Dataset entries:

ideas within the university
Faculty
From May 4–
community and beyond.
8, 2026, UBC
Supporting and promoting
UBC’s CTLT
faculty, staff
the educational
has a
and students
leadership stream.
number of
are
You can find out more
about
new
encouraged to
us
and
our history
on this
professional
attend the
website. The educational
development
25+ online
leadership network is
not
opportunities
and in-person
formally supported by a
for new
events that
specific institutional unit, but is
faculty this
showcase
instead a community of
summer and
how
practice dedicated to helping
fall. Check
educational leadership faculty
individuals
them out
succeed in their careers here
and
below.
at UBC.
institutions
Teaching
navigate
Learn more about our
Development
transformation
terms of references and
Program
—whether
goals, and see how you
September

# About this exercise
Only lines that contain the string "community" count; pick each one out of the records and copy it.

# Solution to this exercise
community and beyond.
instead a community of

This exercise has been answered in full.